Why we need a just transition to a low-carbon worldAron Cramer, President and CEO at BSR, and David Wei, Director, Climate at BSR
The world is experiencing three massive, interconnected revolutions at once: the energy transition driven and necessitated by climate change; the Fourth Industrial Revolution, which is upending traditional models of employment and work; and demographic and economic changes that bring cycles of disruption more quickly than in the past. Amidst these changes, it is essential that we take seriously their impacts on people and communities.
The just transition is an economy-wide process that produces the plans, policies, and investments that build resilient economies and communities with green and decent jobs, in the midst of these shifts. This requires creating jobs by seizing new economic opportunities, while reducing the disruption people and communities face in moving away from high-carbon business models. A just transition that achieves these objectives will generate economic vitality and stability, and individual companies that contribute to a just transition will better manage the risks from a transition to the low-carbon economy and capitalize on related opportunities.
Today, BSR launches our report Climate and the Just Transition: The Business Case for Action to highlight how businesses can engage in a just transition that will speed us toward the low-carbon economy.
The just transition is a key topic at the UN Climate Conference (COP24) this month, at which the Silesia Declaration on a Just Transition will be announced. Interestingly, COP24 is taking place in a region of Poland that has been highly dependent on coal, and where this traditional driver of employment has created opposition to climate action. Indeed, our hosts may be ambivalent about the shift to clean energy, based in no small part on concerns about domestic political support, given livelihoods are viewed as being at risk due to climate action. Poland is not alone: We have seen reversals by new governments in the United States, Brazil, and Australia, all in the name of protecting jobs.
Yet there is considerable evidence showing that decisive climate action in fact generates economic vitality. Most studies indicate that climate policies can result in net employment gains of 0.5-2 percent, or 15-60 million jobs globally, with the ILO estimating a net increase of 18 million jobs. A just transition will maximize the economic opportunities of the low-carbon economy, while minimizing the related disruption.
Business has a crucial role to play in shaping a just transition. For starters, emerging low-carbon business models offer quality employment opportunities. And companies that have made groundbreaking commitments to renewable energy procurement can take steps to ensure that such energy is generated and distributed through quality employment. There are significant investment opportunities to undertake in communities experiencing dislocation as business models based on fossil fuel production decline.
Social dialogue, through which business engages directly with workers and their representatives on working conditions, is crucial. Several companies, including Enel, Ørsted, and others, have engaged in dialogue with trade unions to develop modern, clean energy jobs on the basis of core labor standards.

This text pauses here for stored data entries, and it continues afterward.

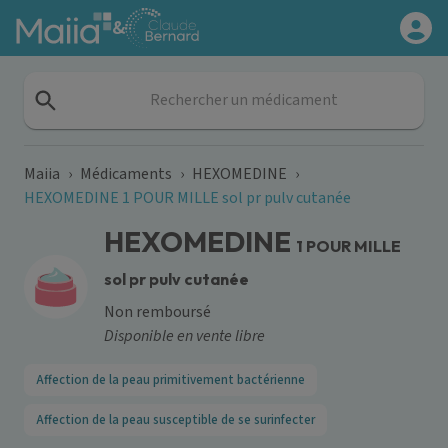
Aller au contenu principal
&
Rechercher un médicament
Maiia
›
Médicaments
›
HEXOMEDINE
›
HEXOMEDINE 1 POUR MILLE sol pr pulv cutanée
HEXOMEDINE
1 POUR MILLE
sol pr pulv cutanée
Non remboursé
Disponible en vente libre
Affection de la peau primitivement bactérienne
Affection de la peau susceptible de se surinfecter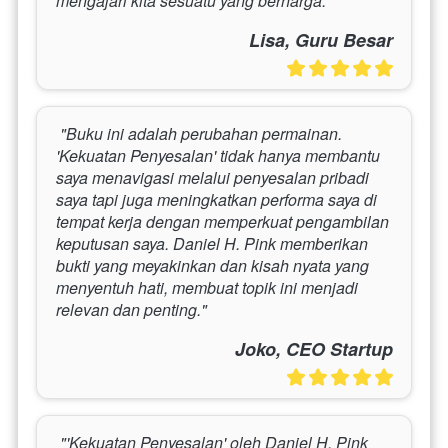
mengajari kita sesuatu yang berharga." 
Lisa, Guru Besar
 "Buku ini adalah perubahan permainan. 
'Kekuatan Penyesalan' tidak hanya membantu 
saya menavigasi melalui penyesalan pribadi 
saya tapi juga meningkatkan performa saya di 
tempat kerja dengan memperkuat pengambilan 
keputusan saya. Daniel H. Pink memberikan 
bukti yang meyakinkan dan kisah nyata yang 
menyentuh hati, membuat topik ini menjadi 
relevan dan penting." 
Joko, CEO Startup
 "'Kekuatan Penyesalan' oleh Daniel H. Pink 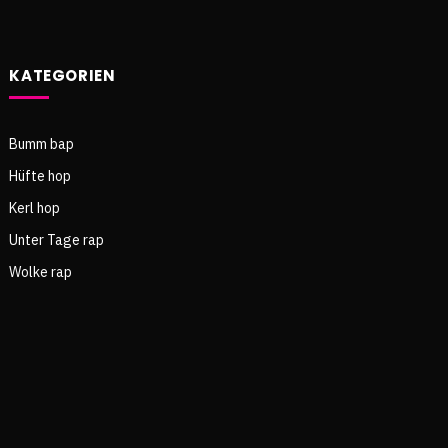
KATEGORIEN
Bumm bap
Hüfte hop
Kerl hop
Unter Tage rap
Wolke rap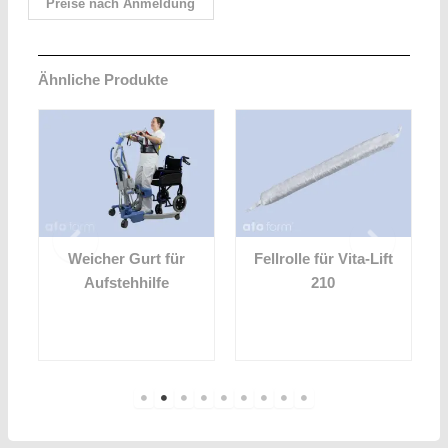
Preise nach Anmeldung
Ähnliche Produkte
t
Weicher Gurt für
Fellrolle für Vita-Lift
Aufstehhilfe
210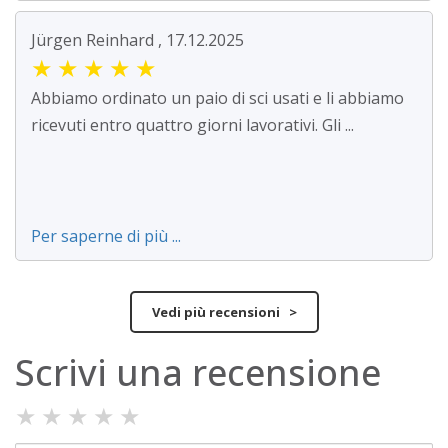
Jürgen Reinhard , 17.12.2025
★
★
★
★
★
Abbiamo ordinato un paio di sci usati e li abbiamo
ricevuti entro quattro giorni lavorativi. Gli ...
Per saperne di più ...
Vedi più recensioni >
Scrivi una recensione
★
★
★
★
★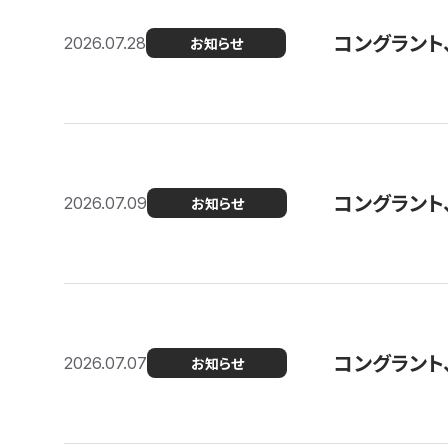
コングラント
2026.07.28
お知らせ
コングラント
2026.07.09
お知らせ
コングラント
2026.07.07
お知らせ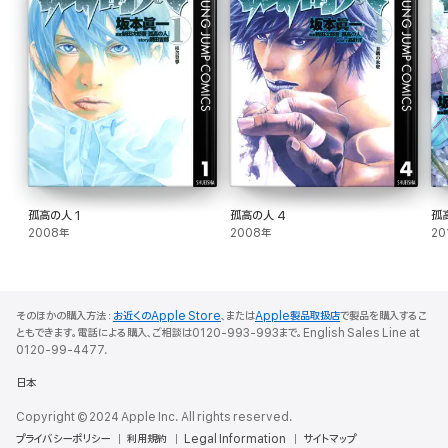
孤高の人 1
孤高の人 4
孤
2008年
2008年
20
そのほかの購入方法：
お近くのApple Store
、または
Apple製品取扱店
で製品を購入するこ
ともできます。電話による購入、ご相談は0120-993-993まで。English Sales Line at
0120-99-4477.
日本
Copyright © 2024 Apple Inc. All rights reserved.
プライバシーポリシー
利用規約
Legal Information
サイトマップ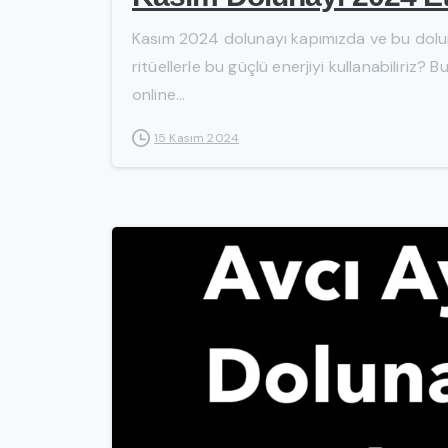
Kasım 2024 dolunayı kapımızda ve bu dolunay
ritüellerle bu güçlü enerjiyi kullanabiliriz
online...
15 Kasım 2024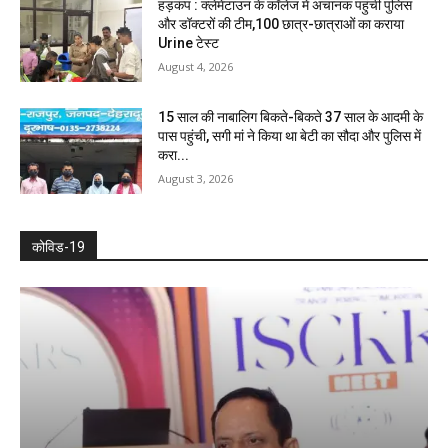
हड़कंप : क्लेमेंटाउन के कॉलेज में अचानक पहुंची पुलिस
और डॉक्टरों की टीम,100 छात्र-छात्राओं का कराया
Urine टेस्ट
August 4, 2026
15 साल की नाबालिग बिकते-बिकते 37 साल के आदमी के
पास पहुंची, सगी मां ने किया था बेटी का सौदा और पुलिस में
करा...
August 3, 2026
कोविड-19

Finally, businesses can engage in the development of public policy solutions. Climate is global, and action on the just transition is often local. It is therefore essential that both national and sub-national efforts ensure that workers can shift to jobs that drive carbon-neutral prosperity. At the Global Climate Action Summit in San Francisco in September, the mayors of Vancouver and Oslo expressed their support for just transition. The C40’s new “Inclusive Cities” initiative highlights efforts to deliver inclusive climate action that improve quality of life for all. Business should be at the table as these kinds of solutions are developed.
Business also has much to gain from working toward the just transition. First, there is a high likelihood that the social license to operate would be damaged by the perception that companies are disposing of workers in the name of climate action. Second, through the Pledge for a Just Transition to Decent Jobs, an emerging group of companies is developing positive labor relations with trade unions through partnerships to build the energy transition on the foundation of high labor standards. Third, companies seeking public policy frameworks and incentives needed to achieve mitigation targets are far likelier to obtain that result in an environment in which economic dislocation is also mitigated. And fourth, a just transition reduces the costs of managing the transition risks articulated by the Task Force on Climate-related Financial Disclosures (TCFD).
This year, the urgency of climate action has been driven home by the Intergovernmental Panel on Climate Change (IPCC) Special Report on Global Warming of 1.5°C, which demonstrates that the time to act is short, and the devastating wildfires in California, which show the profound impacts people and communities face right now. These wake-up calls provide a stark reminder of the need to act.
The just transition is a crucial roadmap to action that shifts climate from a threat to an opportunity. Business would be wise to pick up this challenge and run with it.